======== Text extract ========
WE’VE a new regime in our household. It wasn’t a democratic process, just a sneaky suggestion that wormed its way in and has become the status quo.

It started with an observation that someone was doing all the cooking and it was a skill the other person should be honing, in case it was ever needed. That thin-edge-of-the-wedge proposition sounded reasonable enough. What I didn’t see coming was the follow-on, that the cook plans, shops for and cooks all meals for a week all by himself.

Now, I don’t mind turning my hand to an occasional dinner, but seven days on the trot is a bit much. It took a while but, with some wily thinking, I came up with a plan and made a massive pizza pie of Desperate Dan proportions that lasted three days.

Admittedly, on Pie Day Two there was bit of carping about the sameness of the meal and day three produced some déjà vu-related comments, but there was no repetition clause in the agreement, so I ignored the bleating and soldiered on. With only four to go, we went out with friends one night and then there was a review meal, which whittled my kitchen duty down to two.
======== Input data ========
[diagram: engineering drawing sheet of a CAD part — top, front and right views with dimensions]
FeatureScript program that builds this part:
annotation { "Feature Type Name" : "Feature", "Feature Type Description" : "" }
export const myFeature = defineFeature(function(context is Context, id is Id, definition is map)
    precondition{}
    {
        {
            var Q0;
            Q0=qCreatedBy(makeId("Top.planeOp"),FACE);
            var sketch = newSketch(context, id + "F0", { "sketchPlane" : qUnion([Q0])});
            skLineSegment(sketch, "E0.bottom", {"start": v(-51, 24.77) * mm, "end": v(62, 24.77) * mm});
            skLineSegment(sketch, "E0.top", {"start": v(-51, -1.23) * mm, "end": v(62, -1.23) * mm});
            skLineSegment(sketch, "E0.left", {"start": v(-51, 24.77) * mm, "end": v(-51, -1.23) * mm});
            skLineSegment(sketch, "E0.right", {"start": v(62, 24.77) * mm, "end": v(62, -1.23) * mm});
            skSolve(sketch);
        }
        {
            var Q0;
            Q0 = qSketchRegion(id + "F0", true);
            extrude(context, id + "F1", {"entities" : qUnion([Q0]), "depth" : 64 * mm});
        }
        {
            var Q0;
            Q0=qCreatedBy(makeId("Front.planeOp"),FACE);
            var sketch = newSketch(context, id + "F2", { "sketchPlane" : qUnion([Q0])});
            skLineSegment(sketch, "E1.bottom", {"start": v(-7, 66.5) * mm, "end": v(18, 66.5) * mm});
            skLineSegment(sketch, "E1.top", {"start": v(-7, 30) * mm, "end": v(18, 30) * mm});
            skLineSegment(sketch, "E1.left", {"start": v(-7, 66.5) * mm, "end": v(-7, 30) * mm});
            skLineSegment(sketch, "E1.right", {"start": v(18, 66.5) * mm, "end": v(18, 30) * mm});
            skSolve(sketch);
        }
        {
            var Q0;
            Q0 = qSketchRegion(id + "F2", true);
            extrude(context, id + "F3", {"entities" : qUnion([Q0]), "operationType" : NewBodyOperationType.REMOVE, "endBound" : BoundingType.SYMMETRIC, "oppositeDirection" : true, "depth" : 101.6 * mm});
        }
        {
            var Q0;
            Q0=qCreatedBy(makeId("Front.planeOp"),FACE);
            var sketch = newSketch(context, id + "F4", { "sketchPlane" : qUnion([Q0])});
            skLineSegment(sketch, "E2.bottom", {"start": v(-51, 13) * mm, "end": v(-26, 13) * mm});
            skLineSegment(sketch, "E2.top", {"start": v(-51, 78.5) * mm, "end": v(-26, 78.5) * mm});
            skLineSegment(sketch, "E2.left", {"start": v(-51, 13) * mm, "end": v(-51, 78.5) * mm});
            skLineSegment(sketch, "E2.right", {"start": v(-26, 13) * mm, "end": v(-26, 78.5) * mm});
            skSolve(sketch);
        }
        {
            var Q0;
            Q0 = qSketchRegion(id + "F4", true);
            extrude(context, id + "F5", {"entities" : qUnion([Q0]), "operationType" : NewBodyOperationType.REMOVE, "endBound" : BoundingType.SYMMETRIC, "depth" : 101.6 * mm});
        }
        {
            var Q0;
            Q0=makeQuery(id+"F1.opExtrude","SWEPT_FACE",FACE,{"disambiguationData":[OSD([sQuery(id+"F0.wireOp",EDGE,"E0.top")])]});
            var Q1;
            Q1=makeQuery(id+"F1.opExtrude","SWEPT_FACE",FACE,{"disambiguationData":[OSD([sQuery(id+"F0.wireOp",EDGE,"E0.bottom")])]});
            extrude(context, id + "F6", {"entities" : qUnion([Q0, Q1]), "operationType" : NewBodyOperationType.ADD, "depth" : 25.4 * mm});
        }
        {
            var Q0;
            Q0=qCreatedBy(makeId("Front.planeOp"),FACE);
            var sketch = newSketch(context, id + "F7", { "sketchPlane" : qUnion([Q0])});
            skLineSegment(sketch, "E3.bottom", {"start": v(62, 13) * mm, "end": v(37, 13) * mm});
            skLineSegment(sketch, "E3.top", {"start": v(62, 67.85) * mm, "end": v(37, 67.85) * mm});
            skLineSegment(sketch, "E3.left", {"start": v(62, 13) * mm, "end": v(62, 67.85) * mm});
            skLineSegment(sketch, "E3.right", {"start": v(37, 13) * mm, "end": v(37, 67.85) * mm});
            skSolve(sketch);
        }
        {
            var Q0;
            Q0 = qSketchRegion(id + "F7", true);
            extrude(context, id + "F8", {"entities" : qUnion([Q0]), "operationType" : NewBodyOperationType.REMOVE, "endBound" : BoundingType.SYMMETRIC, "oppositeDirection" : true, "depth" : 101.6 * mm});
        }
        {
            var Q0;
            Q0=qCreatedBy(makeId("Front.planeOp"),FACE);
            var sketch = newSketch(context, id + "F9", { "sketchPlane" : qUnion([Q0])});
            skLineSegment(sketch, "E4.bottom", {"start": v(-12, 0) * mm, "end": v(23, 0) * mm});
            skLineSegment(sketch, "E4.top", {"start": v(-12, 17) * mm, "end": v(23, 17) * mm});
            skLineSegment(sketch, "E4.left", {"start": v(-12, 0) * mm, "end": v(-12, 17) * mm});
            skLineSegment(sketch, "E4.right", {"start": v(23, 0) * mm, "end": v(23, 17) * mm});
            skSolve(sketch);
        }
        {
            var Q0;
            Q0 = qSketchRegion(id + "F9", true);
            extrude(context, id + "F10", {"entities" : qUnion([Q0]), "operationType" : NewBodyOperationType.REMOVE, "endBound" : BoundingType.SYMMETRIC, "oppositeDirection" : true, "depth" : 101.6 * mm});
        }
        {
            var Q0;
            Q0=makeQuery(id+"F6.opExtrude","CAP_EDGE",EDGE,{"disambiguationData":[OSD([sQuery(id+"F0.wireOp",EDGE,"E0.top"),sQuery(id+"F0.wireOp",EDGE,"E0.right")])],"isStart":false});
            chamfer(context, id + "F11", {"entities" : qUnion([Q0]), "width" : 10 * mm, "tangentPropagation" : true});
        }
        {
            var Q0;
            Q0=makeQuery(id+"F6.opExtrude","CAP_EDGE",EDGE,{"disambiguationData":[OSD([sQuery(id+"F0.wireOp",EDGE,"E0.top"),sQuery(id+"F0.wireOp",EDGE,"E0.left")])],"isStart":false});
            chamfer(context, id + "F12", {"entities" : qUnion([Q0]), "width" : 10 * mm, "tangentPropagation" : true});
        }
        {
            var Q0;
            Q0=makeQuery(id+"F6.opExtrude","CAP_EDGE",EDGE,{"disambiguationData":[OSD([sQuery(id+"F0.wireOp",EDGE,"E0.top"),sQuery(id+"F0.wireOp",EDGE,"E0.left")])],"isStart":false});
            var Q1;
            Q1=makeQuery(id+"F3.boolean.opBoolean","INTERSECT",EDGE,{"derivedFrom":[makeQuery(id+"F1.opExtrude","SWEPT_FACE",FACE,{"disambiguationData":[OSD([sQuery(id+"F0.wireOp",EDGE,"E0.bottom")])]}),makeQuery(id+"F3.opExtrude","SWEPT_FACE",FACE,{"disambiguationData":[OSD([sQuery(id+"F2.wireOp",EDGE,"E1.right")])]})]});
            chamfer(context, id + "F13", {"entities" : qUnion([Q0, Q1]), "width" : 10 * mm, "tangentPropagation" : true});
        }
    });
========
* Written task 1 *
Extract every line of the entries that contains the string "left".
* Written task 2 *
Write the next part of the piece about the household cooking regime, picking up right after its final sentence.

* Exercise result 1 *
            skLineSegment(sketch, "E0.left", {"start": v(-51, 24.77) * mm, "end": v(-51, -1.23) * mm});
            skLineSegment(sketch, "E1.left", {"start": v(-7, 66.5) * mm, "end": v(-7, 30) * mm});
            skLineSegment(sketch, "E2.left", {"start": v(-51, 13) * mm, "end": v(-51, 78.5) * mm});
            skLineSegment(sketch, "E3.left", {"start": v(62, 13) * mm, "end": v(62, 67.85) * mm});
            skLineSegment(sketch, "E4.left", {"start": v(-12, 0) * mm, "end": v(-12, 17) * mm});
            Q0=makeQuery(id+"F6.opExtrude","CAP_EDGE",EDGE,{"disambiguationData":[OSD([sQuery(id+"F0.wireOp",EDGE,"E0.top"),sQuery(id+"F0.wireOp",EDGE,"E0.left")])],"isStart":false});
            Q0=makeQuery(id+"F6.opExtrude","CAP_EDGE",EDGE,{"disambiguationData":[OSD([sQuery(id+"F0.wireOp",EDGE,"E0.top"),sQuery(id+"F0.wireOp",EDGE,"E0.left")])],"isStart":false});

* Exercise result 2 *
On the review night, as we made our way along the A1 to Alnwick, she persistently tried to renegotiate the contract’s terms, but I feigned wounded innocence until, through gritted teeth, she gave up, squeezed the car through the wing-mirror tight archway into Blackmore’s car park and slewed it to a halt on the gravel. Victory is the sweetest dish!

The restaurant’s super-stylish interior brightened her demeanour, helped along by a glass of Merlot and some warm rolls.

The menu promised more choice than she’d seen all week and I thought it best to give her free rein. Tactics are the secret to a successful long-term relationship.

After a brief interval her starter of smoked duck and orange salad with toasted pine nuts and pesto verde arrived, and very pretty it looked too with slices of raspberry pink meat edged by creamy fat on a mound of salad leaves.

Fragrant orange slices, toasted pine nuts and pesto verde corralled the ensemble. Although very pleasing to the eye, the meat was so under-flavoured that if it hadn’t been described as smoked, I wouldn’t have known.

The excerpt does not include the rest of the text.